*Exercise prompt*
State how many lines of the entries hold the string "this". Reply with the number alone.

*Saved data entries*
━━━━

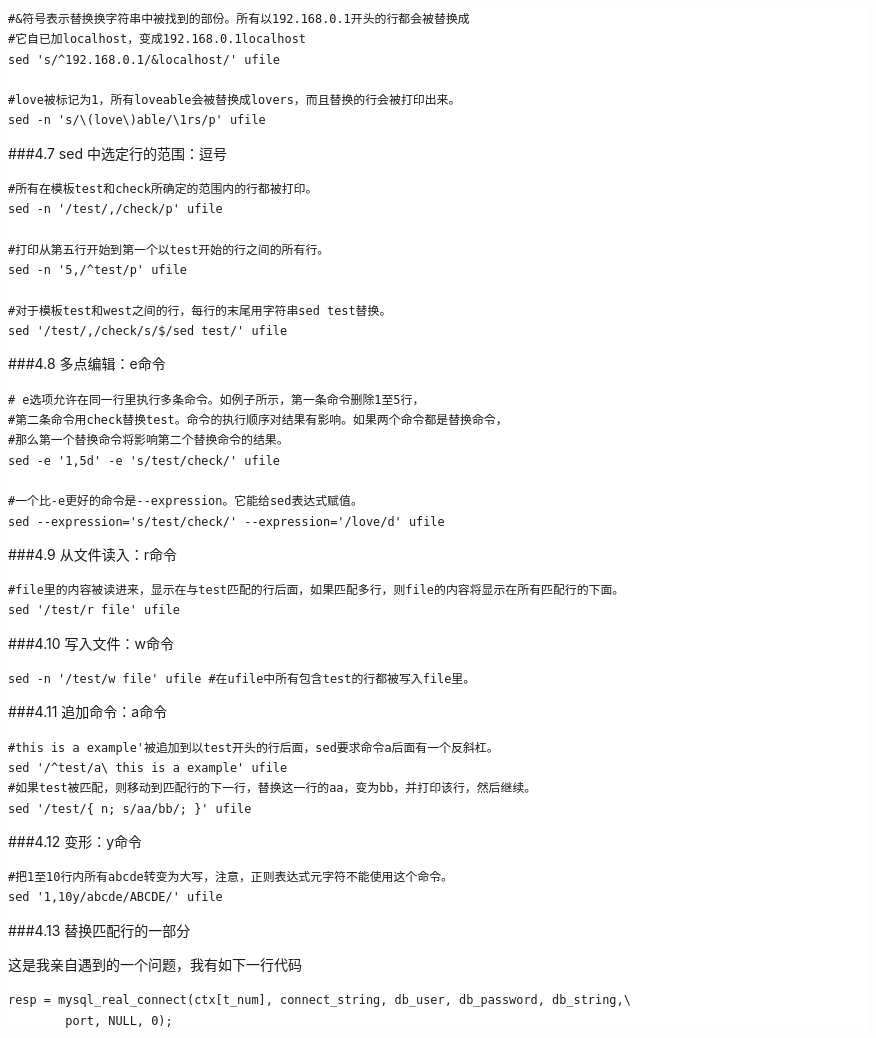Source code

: 	#&符号表示替换换字符串中被找到的部份。所有以192.168.0.1开头的行都会被替换成
	#它自已加localhost，变成192.168.0.1localhost
	sed 's/^192.168.0.1/&localhost/' ufile 

	#love被标记为1，所有loveable会被替换成lovers，而且替换的行会被打印出来。
	sed -n 's/\(love\)able/\1rs/p' ufile   


###4.7 sed 中选定行的范围：逗号

	#所有在模板test和check所确定的范围内的行都被打印。
	sed -n '/test/,/check/p' ufile

	#打印从第五行开始到第一个以test开始的行之间的所有行。
	sed -n '5,/^test/p' ufile              

	#对于模板test和west之间的行，每行的末尾用字符串sed test替换。
	sed '/test/,/check/s/$/sed test/' ufile 


###4.8 多点编辑：e命令

	# e选项允许在同一行里执行多条命令。如例子所示，第一条命令删除1至5行，
	#第二条命令用check替换test。命令的执行顺序对结果有影响。如果两个命令都是替换命令，
	#那么第一个替换命令将影响第二个替换命令的结果。
	sed -e '1,5d' -e 's/test/check/' ufile                        

	#一个比-e更好的命令是--expression。它能给sed表达式赋值。
	sed --expression='s/test/check/' --expression='/love/d' ufile 


###4.9 从文件读入：r命令 

	#file里的内容被读进来，显示在与test匹配的行后面，如果匹配多行，则file的内容将显示在所有匹配行的下面。
	sed '/test/r file' ufile 


###4.10 写入文件：w命令

	sed -n '/test/w file' ufile #在ufile中所有包含test的行都被写入file里。


###4.11 追加命令：a命令

	#this is a example'被追加到以test开头的行后面，sed要求命令a后面有一个反斜杠。
	sed '/^test/a\ this is a example' ufile  
	#如果test被匹配，则移动到匹配行的下一行，替换这一行的aa，变为bb，并打印该行，然后继续。
	sed '/test/{ n; s/aa/bb/; }' ufile            


###4.12 变形：y命令 

	#把1至10行内所有abcde转变为大写，注意，正则表达式元字符不能使用这个命令。
	sed '1,10y/abcde/ABCDE/' ufile                

###4.13 替换匹配行的一部分

这是我亲自遇到的一个问题，我有如下一行代码

	resp = mysql_real_connect(ctx[t_num], connect_string, db_user, db_password, db_string,\
			port, NULL, 0);


[1]: http://www.tsnc.edu.cn/default/tsnc_wgrj/doc/sed.htm
[2]: http://bbs.chinaunix.net/forum.php?mod=viewthread&tid=3775356&page=1#pid22322848
[3]: http://book.douban.com/subject/1236944/
[4]: http://mingxinglai.com/cn/2012/12/fetch-mail-in-terminal/
[5]: http://coolshell.cn/articles/9104.html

━━━━

*Written response*
2